T1 substaging is recommended in the current EAU guidelines, but the ideal method to determine T1 substaging remains unknown2. Recently, metric substaging (limited vs. extensive lamina propria invasion) was compared to T1 substaging according to muscularis mucosae invasion in 601 patients with pT1 NMIC7. In this multicenter retrospective study, only metric substaging was associated with worse PFS and CSS 7. Muscularis mucosae was not detected in 22% of the specimens, limiting substaging using this method7. Previously, Bertz et al. showed that metric substaging is better than using muscularis mucosae invasion8. In our study, tumor budding correlated with tumor invasion in a statistically significant manner, and it was the only parameter that showed significant differences regarding RFS, PFS and CSS and was independent of the resection depth.
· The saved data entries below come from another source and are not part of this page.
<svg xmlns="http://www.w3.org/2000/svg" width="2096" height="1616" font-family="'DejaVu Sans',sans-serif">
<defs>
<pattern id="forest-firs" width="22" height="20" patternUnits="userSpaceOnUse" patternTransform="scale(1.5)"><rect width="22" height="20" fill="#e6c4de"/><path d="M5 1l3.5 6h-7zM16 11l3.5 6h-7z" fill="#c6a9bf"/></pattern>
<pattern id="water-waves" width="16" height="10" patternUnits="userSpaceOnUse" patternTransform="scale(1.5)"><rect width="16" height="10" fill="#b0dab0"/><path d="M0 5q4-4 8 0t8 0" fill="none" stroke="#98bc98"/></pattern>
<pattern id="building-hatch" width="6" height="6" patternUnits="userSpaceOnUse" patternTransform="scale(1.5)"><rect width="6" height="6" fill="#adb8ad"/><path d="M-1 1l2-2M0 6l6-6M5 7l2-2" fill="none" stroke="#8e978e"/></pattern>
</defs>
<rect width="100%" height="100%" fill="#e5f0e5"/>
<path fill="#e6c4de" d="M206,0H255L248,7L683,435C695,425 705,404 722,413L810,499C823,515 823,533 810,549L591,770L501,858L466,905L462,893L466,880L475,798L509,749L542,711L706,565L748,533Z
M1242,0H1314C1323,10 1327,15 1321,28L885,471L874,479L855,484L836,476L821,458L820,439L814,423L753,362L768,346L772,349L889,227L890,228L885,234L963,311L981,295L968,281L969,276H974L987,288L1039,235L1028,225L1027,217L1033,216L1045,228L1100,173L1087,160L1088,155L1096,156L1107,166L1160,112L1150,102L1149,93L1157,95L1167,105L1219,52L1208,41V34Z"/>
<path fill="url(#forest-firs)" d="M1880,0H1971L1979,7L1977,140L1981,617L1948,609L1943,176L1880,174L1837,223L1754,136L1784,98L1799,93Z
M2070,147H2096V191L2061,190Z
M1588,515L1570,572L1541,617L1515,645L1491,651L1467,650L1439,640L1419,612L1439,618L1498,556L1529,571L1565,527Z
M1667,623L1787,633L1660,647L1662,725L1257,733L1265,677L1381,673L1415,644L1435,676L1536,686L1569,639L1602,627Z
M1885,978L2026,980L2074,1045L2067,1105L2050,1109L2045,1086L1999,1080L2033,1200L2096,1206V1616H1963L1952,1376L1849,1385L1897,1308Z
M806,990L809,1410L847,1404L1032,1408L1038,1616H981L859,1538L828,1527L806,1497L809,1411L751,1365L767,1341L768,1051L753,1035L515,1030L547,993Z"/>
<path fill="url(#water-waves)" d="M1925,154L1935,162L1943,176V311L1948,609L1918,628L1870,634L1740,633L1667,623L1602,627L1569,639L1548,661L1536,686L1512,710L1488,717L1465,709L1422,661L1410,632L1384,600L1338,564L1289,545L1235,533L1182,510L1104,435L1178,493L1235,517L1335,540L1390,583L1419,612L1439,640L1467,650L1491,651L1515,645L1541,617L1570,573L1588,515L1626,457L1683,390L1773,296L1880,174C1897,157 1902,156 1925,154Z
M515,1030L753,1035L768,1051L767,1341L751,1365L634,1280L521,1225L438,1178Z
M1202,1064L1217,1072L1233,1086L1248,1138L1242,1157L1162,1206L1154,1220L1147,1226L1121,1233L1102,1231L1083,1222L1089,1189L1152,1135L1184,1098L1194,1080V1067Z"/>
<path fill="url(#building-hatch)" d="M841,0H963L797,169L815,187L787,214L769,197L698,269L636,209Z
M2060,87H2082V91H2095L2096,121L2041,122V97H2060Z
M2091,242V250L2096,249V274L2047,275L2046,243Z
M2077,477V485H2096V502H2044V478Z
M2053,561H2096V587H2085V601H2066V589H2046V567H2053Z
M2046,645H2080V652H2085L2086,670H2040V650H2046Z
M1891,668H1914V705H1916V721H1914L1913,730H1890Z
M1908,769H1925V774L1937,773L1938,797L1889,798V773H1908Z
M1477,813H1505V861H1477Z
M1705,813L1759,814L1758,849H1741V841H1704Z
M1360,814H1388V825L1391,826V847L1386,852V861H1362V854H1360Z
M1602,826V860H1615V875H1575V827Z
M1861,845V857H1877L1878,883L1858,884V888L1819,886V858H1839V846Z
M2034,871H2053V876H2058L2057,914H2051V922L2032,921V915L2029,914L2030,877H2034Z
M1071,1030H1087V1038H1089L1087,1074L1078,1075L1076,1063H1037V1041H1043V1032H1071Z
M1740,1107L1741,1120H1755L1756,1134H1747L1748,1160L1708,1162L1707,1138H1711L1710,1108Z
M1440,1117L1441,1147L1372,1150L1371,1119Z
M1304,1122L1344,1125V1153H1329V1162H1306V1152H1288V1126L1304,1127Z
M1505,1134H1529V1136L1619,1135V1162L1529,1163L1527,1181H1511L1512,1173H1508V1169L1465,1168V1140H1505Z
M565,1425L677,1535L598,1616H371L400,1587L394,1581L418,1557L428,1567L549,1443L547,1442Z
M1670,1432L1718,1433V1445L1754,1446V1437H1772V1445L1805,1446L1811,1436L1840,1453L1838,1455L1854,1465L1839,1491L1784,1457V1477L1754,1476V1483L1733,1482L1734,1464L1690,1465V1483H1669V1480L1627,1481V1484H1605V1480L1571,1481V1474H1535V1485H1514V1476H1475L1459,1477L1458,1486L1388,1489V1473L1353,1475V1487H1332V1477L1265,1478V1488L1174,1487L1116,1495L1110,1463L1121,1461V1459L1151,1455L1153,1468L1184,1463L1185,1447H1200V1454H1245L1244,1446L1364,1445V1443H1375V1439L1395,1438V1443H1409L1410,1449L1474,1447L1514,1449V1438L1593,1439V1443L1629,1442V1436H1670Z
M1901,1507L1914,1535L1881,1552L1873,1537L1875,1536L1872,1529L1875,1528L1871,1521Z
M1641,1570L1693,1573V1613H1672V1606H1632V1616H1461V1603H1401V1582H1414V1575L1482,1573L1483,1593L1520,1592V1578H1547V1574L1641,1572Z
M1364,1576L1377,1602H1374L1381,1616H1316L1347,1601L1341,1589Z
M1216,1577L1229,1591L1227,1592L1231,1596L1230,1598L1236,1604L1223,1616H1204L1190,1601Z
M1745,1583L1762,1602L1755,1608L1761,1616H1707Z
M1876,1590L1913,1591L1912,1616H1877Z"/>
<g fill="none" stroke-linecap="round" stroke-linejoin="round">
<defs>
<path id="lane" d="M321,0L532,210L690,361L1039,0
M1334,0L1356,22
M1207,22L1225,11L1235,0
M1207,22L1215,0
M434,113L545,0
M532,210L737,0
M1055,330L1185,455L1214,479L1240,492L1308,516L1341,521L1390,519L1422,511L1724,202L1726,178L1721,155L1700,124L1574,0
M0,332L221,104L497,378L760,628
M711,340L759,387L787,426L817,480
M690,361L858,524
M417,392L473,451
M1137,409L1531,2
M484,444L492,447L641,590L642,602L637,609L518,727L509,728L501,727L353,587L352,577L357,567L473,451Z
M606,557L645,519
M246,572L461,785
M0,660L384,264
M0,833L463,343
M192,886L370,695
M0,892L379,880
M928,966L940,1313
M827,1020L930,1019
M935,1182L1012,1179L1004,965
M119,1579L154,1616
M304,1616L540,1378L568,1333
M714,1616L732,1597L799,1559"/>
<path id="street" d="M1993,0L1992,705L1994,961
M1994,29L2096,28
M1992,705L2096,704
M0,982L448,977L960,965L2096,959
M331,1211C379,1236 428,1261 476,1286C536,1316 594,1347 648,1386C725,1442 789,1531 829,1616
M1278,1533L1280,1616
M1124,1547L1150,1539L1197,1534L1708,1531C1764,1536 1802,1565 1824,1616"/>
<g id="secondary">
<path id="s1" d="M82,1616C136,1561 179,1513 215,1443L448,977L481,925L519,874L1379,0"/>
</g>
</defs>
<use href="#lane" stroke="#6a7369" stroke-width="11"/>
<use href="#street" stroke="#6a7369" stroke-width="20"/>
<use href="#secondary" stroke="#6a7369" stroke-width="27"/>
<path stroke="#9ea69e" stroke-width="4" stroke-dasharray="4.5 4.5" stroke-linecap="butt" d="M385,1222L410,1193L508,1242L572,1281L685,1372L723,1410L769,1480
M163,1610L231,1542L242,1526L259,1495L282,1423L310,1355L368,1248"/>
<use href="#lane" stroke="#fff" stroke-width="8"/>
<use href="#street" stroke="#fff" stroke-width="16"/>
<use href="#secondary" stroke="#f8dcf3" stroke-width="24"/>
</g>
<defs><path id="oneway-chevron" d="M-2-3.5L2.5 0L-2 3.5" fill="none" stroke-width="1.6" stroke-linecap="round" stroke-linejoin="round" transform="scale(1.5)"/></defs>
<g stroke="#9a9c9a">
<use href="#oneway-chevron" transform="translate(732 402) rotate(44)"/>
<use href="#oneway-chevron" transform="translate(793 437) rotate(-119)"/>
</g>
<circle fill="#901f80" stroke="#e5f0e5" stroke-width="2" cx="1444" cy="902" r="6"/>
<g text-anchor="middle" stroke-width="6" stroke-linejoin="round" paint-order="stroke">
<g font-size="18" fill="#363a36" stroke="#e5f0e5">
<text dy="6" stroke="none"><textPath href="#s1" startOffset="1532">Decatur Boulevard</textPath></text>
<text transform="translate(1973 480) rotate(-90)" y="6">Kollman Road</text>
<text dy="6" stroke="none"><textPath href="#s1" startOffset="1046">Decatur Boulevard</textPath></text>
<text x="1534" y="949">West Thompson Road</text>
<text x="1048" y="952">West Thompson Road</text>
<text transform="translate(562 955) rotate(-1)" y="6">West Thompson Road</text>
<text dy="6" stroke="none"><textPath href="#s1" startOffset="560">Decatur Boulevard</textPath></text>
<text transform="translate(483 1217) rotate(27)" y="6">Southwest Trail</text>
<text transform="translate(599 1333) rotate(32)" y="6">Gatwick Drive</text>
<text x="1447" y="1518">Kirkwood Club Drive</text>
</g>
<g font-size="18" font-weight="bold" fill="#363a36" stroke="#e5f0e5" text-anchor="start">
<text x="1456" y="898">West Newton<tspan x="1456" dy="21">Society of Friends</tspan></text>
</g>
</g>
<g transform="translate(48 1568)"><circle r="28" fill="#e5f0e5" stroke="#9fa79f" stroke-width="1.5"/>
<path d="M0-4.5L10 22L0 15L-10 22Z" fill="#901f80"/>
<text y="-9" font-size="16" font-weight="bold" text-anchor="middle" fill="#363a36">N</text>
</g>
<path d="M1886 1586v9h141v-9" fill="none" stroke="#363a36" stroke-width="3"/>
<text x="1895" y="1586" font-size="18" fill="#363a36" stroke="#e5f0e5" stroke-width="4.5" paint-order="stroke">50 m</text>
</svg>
The specimens used in the study were mainly from fractioned TURB samples, and smaller tumors were resected en bloc. En bloc TURB has been shown to be associated with improved pathological and oncological outcomes23. En bloc resection might improve the substaging of T1 NMIBC and the assessment of tumor budding. Tumor budding in the fractioned specimens was easy to assess. However, it would be worth investigating this in a prospective setting with documented resection techniques.
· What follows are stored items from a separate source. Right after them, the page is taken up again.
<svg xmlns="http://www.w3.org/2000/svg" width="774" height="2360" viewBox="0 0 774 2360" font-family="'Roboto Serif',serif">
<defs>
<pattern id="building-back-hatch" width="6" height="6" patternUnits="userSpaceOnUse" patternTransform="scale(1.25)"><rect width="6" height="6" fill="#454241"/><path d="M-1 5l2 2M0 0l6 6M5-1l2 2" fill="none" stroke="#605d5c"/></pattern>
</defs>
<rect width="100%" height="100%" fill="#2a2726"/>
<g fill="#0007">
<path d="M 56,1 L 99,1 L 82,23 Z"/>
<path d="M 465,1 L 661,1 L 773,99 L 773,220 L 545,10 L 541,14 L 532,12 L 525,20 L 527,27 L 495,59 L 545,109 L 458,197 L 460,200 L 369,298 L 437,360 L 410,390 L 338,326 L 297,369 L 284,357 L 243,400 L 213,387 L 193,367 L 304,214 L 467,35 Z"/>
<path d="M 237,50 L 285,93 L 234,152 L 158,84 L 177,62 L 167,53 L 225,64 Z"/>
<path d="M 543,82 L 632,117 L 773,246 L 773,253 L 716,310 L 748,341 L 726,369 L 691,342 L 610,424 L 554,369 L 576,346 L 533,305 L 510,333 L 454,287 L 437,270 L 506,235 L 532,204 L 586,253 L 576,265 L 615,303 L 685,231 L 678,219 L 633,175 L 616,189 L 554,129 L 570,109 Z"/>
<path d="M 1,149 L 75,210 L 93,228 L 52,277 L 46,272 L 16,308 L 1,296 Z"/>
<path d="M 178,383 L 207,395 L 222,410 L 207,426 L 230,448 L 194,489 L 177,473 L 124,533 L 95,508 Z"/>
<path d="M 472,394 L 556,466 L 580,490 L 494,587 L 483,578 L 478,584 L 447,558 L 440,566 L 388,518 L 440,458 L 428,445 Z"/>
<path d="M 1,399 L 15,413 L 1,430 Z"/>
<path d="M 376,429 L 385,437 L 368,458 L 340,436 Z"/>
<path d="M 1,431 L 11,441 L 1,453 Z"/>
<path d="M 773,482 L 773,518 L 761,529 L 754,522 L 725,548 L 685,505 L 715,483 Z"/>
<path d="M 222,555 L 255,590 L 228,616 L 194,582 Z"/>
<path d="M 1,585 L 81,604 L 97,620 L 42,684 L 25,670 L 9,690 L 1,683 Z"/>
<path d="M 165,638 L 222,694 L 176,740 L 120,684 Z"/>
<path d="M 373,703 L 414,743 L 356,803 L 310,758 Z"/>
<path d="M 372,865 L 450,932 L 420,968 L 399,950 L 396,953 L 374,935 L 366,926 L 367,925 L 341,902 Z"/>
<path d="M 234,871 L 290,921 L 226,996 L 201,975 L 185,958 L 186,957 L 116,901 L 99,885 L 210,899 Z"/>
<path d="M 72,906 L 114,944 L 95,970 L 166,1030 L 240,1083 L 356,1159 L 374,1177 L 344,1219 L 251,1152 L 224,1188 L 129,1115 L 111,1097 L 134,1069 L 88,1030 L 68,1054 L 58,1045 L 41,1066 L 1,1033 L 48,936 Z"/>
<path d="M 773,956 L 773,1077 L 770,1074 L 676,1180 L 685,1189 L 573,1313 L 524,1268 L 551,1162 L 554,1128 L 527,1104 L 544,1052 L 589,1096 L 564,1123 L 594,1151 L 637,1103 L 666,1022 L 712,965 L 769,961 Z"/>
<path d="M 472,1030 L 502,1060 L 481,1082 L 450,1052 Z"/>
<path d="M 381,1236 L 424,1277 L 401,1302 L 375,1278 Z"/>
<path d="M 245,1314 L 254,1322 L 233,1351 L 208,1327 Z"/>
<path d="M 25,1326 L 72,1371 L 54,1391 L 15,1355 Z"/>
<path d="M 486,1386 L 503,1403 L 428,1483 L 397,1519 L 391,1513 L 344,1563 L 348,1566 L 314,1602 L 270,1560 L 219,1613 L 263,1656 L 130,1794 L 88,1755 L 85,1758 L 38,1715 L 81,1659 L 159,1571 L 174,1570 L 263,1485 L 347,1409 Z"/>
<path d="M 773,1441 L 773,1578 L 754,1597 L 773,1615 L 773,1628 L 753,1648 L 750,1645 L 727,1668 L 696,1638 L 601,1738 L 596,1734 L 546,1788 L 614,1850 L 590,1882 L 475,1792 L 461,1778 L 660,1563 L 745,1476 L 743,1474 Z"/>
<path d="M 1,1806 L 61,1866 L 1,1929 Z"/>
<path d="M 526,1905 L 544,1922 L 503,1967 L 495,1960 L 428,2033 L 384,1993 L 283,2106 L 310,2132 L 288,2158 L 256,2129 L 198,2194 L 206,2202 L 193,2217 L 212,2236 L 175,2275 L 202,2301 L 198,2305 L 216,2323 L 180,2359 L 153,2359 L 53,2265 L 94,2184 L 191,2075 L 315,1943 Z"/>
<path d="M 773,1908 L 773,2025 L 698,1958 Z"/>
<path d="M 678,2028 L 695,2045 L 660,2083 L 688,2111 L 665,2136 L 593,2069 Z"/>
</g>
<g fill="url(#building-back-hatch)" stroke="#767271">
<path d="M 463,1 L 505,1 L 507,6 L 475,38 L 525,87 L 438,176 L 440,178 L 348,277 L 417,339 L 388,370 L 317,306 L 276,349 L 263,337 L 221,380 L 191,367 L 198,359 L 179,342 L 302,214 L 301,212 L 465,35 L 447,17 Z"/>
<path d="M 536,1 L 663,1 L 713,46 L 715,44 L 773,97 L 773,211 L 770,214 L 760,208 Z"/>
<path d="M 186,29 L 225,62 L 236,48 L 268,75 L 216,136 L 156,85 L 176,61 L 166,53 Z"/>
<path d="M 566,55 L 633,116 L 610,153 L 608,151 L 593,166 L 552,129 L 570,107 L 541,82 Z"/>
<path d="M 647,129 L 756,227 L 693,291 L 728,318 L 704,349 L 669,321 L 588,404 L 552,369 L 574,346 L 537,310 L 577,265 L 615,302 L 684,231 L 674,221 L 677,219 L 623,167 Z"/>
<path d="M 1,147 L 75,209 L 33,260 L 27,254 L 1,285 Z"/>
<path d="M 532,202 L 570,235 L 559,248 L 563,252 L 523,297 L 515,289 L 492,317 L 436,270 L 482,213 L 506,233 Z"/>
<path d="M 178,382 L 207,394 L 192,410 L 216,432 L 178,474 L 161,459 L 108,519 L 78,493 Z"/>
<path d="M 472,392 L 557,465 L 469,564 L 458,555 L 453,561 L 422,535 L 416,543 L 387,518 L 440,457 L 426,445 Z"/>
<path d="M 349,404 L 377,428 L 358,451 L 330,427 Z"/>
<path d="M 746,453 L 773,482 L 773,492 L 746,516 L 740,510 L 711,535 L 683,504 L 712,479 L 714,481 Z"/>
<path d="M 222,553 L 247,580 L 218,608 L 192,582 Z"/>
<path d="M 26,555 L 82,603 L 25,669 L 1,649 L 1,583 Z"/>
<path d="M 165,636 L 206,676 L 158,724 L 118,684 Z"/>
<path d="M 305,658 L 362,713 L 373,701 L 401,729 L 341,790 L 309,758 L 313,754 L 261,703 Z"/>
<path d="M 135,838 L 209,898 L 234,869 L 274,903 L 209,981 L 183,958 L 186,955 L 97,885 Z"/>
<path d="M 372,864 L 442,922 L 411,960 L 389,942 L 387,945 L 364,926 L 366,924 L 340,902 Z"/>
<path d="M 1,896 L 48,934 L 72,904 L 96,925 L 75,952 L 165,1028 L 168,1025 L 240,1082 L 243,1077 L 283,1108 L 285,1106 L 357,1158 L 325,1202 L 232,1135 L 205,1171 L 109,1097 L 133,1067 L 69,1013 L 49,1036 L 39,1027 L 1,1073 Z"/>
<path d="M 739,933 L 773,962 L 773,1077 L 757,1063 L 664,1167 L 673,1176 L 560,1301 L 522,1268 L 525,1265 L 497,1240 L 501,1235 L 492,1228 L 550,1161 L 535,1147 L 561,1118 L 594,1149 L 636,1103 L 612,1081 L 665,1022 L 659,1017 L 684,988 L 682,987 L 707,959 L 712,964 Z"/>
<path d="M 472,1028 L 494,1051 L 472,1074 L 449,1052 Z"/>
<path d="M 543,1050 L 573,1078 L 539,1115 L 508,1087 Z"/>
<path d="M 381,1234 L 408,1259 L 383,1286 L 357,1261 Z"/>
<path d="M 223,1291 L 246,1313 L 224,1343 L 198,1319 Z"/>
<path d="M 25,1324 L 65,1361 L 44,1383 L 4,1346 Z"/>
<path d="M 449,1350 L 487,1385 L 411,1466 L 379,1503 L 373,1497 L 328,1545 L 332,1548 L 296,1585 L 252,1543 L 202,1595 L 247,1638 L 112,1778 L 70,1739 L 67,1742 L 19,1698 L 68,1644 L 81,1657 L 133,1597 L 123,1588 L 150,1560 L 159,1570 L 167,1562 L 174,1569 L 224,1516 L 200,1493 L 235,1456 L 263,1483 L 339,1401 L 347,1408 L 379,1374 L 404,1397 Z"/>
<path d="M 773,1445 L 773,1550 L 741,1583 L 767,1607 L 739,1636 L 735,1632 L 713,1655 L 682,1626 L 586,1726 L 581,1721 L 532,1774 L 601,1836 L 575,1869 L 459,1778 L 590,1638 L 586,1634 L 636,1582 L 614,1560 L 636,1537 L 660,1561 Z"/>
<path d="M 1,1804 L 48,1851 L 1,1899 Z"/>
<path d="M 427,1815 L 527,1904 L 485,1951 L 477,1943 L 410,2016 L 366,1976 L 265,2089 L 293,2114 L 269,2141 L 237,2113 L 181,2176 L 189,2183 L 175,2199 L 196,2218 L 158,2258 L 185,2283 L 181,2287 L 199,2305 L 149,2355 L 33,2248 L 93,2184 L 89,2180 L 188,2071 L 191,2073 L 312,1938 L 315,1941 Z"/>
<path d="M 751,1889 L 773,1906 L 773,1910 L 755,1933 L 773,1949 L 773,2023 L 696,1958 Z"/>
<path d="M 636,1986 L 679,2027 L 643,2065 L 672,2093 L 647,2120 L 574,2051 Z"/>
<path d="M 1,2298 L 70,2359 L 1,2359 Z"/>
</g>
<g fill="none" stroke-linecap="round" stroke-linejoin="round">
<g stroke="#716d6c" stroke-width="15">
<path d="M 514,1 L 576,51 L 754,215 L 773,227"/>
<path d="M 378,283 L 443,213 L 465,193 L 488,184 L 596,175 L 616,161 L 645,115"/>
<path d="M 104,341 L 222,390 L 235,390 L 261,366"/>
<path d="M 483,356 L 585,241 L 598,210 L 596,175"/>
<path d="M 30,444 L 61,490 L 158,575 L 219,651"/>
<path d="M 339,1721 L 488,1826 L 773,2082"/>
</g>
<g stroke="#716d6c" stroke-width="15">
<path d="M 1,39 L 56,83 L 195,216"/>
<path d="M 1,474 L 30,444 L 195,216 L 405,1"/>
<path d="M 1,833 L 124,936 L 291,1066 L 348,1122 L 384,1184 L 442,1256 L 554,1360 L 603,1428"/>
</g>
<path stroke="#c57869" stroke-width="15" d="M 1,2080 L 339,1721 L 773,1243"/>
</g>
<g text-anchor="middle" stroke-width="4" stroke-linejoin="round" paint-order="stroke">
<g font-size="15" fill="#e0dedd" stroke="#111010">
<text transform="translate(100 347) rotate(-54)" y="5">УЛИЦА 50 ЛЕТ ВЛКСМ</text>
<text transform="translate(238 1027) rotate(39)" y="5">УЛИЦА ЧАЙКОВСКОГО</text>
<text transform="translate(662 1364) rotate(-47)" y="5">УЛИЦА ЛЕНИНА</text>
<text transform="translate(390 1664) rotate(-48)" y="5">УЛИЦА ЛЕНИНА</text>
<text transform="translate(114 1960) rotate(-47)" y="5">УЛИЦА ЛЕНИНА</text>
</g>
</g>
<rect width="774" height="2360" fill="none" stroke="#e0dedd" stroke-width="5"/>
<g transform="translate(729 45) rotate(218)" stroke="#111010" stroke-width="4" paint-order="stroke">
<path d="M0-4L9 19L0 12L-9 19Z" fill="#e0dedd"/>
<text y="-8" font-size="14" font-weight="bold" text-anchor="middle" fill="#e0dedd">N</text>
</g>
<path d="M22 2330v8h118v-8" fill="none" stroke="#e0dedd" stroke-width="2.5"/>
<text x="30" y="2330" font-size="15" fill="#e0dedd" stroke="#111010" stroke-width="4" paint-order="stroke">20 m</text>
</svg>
Furthermore, in the present study, tumor budding assessment identified a subgroup of highest-risk patients with pT1G3 tumors with worse RFS and CSS. Moreover, in those patients treated with BCG instillations, the absence of tumor budding was associated with an excellent response to this treatment with no progression and no patient dying from the disease. Thus, tumor budding could be used to stratify patients into BCG instillation therapy (no tumor budding) and early cystectomy (presence of tumor budding) at the initial diagnosis of stage pT1 NMIBC. As BCG shortage has been a problem in routine practice from time to time24 and due to its toxic side effects leading to discontinuation of BCG, this stratification would help identify those patients who would benefit this treatment. Furthermore, it has been shown that patients with high-risk NMIBC who suffer from progression to MIBC show worse survival than patients25, highlighting the need to identify those patients at initial diagnosis. However, the high morbidity and 90-day mortality of up to 9% of radical cystectomy have to be taken into account26.

Limitations

Data assessment was performed in a retrospective single-center setting with a small sample size. Therefore, a multicenter and prospective study with a larger cohort is essential, especially for addressing further questions such as the impact of the TURB resection technique (fractioned vs. en bloc) on the outcome and assessment of substaging and tumor budding. Furthermore, evaluation of tumor budding might be prone to interobserver variability, which should be evaluated in a multicenter setting.

Conclusions

Tumor budding is associated with more aggressive and invasive tumors in stage pT1 NMIBC and is associated with worse outcomes in those patients. Furthermore, a lack of tumor budding predicts the response to BCG treatment. Following validation in a large multicenter prospective cohort, the implementation of this easy-to-assess parameter could help stratify pT1 patients into those who should receive BCG instillation therapy and those who should be followed up more intensely or should receive early cystectomy.